(Berlin) Défendu par la plupart des gouvernements et autorités sanitaires, le vaccin anti-COVID-19 AstraZeneca/Oxford, moins efficace que ses concurrents, continue de susciter la méfiance dans une partie de l’Europe.

En Allemagne, des médecins et responsables de santé publique ont lancé jeudi un appel pour que ce vaccin, moins cher et plus facile à stocker, soit davantage utilisé.

Des gens ne se présentent pas

Malgré les ratés allemands de la campagne vaccinale et les difficultés de production des vaccins contre le coronavirus, des dizaines de milliers de flacons du produit conçu par l’université britannique d’Oxford et le groupe anglo-suédois AstraZeneca restent inutilisés.

Des rendez-vous de vaccination ne sont pas honorés, s’alarment les autorités sanitaires allemandes.

En Saxe (est), une région enregistrant pourtant un des taux d’infection les plus élevés d’Allemagne, plus de 2500 créneaux de vaccination disponibles n’ont pas été utilisés cette semaine, selon la Croix-Rouge allemande.

Le ministre allemand de la Santé, Jens Spahn, a défendu ce vaccin, « sûr et efficace » comme ceux de BioNTech/Pfizer et de Moderna.

Ces deux derniers, basés sur la technologie de l’ARN messager, présentent un taux d’efficacité supérieur à 90 %, contre 60 % pour celui d’AstraZeneca.

« Seconde classe »

En France, si le ministre de la Santé, Olivier Véran, a reçu en public une dose de ce vaccin, l’heure est aussi à la méfiance.

Ce vaccin n’est pas de « seconde classe », tente de rassurer Alain Fischer, coordinateur en France de la campagne de vaccination.

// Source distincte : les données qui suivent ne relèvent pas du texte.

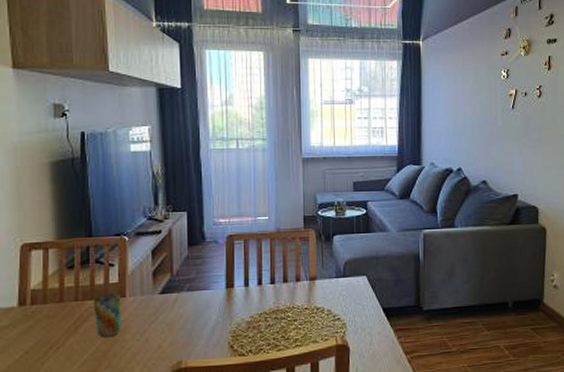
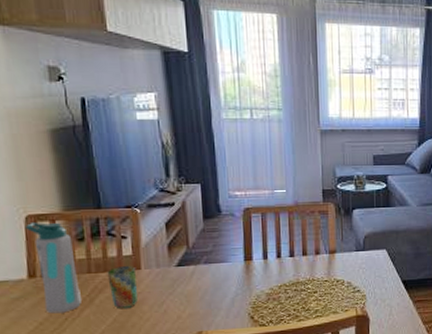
water bottle: none [20,250,66,342] -> present [24,221,81,314]

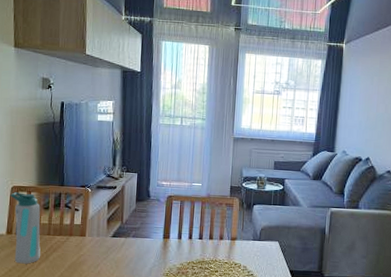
cup: present [107,265,138,310] -> none [61,232,82,267]

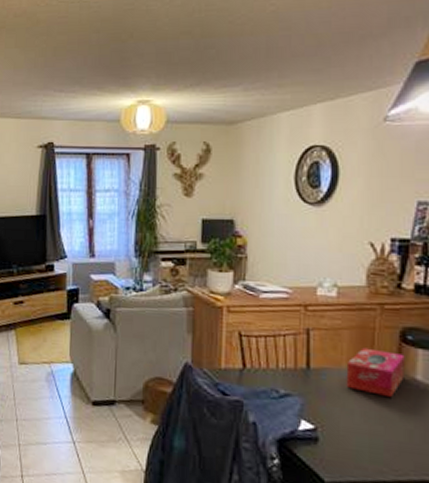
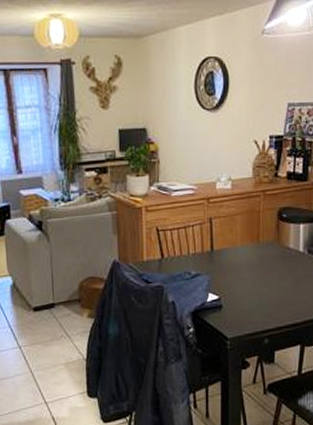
tissue box: present [346,347,405,398] -> none [240,228,282,265]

Mais l’agence du médicament ANSM a relevé 149 déclarations (sur 10 000 vaccinations entre le 6 et le 10 février) de syndromes grippaux, souvent de forte intensité (fièvre élevée, courbatures, maux de tête) après injection de ce produit.

Même tendance en Autriche, où des centaines de membres du personnel médical à travers le pays ont annulé leurs rendez-vous de vaccination après des échos sur de possibles les effets secondaires tels que la fièvre.

Des médecins préfèrent le Pfizer

Un groupe de médecins de la province de Salzbourg a également fait pression sur le gouvernement pour qu’il fournisse des vaccins Pfizer plutôt qu’AstraZeneca, arguant que cela fonctionnait plus rapidement et protégeait mieux les patients.

En Bulgarie, qui n’a pas introduit de limites d’âge contrairement à d’autres pays européens, la méfiance est grande chez les personnes âgées.

En Italie, le trouble est né de l’opposition de l’Ordre des médecins et dentistes privés de Rome, qui représente ceux ne travaillant pas dans des établissements hospitaliers, à la vaccination de ses membres avec AstraZeneca, qui n’offrirait pas de protection suffisante.

« L’attitude des médecins qui ne veulent pas le vaccin AstraZeneca est snob. Si je n’avais pas fait le vaccin Pfizer, j’aurais fait AstraZeneca, tout en sachant que ce dernier est moins efficace », s’emporte Massimo Galli, directeur du département des maladies infectieuses de l’hôpital Sacco de Milan (nord).

Communication « catastrophique »

« Si vous avez le choix entre AstraZeneca maintenant ou un autre vaccin dans quelques mois, vous devriez absolument prendre AstraZeneca maintenant », implore pour sa part Carsten Watzl, secrétaire général de la Société allemande d’immunologie.

En Allemagne, ce scepticisme est en partie lié aux messages contradictoires délivrés en janvier par les autorités sanitaires. Avant d’encourager son utilisation, elles avaient émis des doutes sur son efficacité pour les personnes âgées au point que la Commission sur les vaccins a déconseillé son utilisation pour les plus de 65 ans.

Résultat, sur les quelque 740 000 doses livrées aux 16 États allemands, seules 107 000 ont été administrées, a regretté jeudi l’institut de veille sanitaire Robert Koch.

Seul un Allemand sur trois de moins de 65 ans serait prêt à recevoir ce vaccin, selon un sondage réalisé pour le quotidien Tagesspiegel.

Les Verts, deuxième force politique du pays, imputent ce scepticisme à l’équipe d’Angela Merkel et à sa « stratégie de communication vraiment catastrophique ».

L’usage massif de ce vaccin est pourtant indispensable pour que soit tenu l’objectif, fixé par la chancelière, que tous les Allemands aient reçu au moins une première dose au début de l’automne.

Seuls 3,6 % de la population avait reçu mercredi une première dose, réservée à ce stade aux personnels soignants et aux personnes âgées.

Pour éviter tout gaspillage, le vaccin anglo-suédois devrait être proposé à des patients non prioritaires, dont des membres des forces de l’ordre.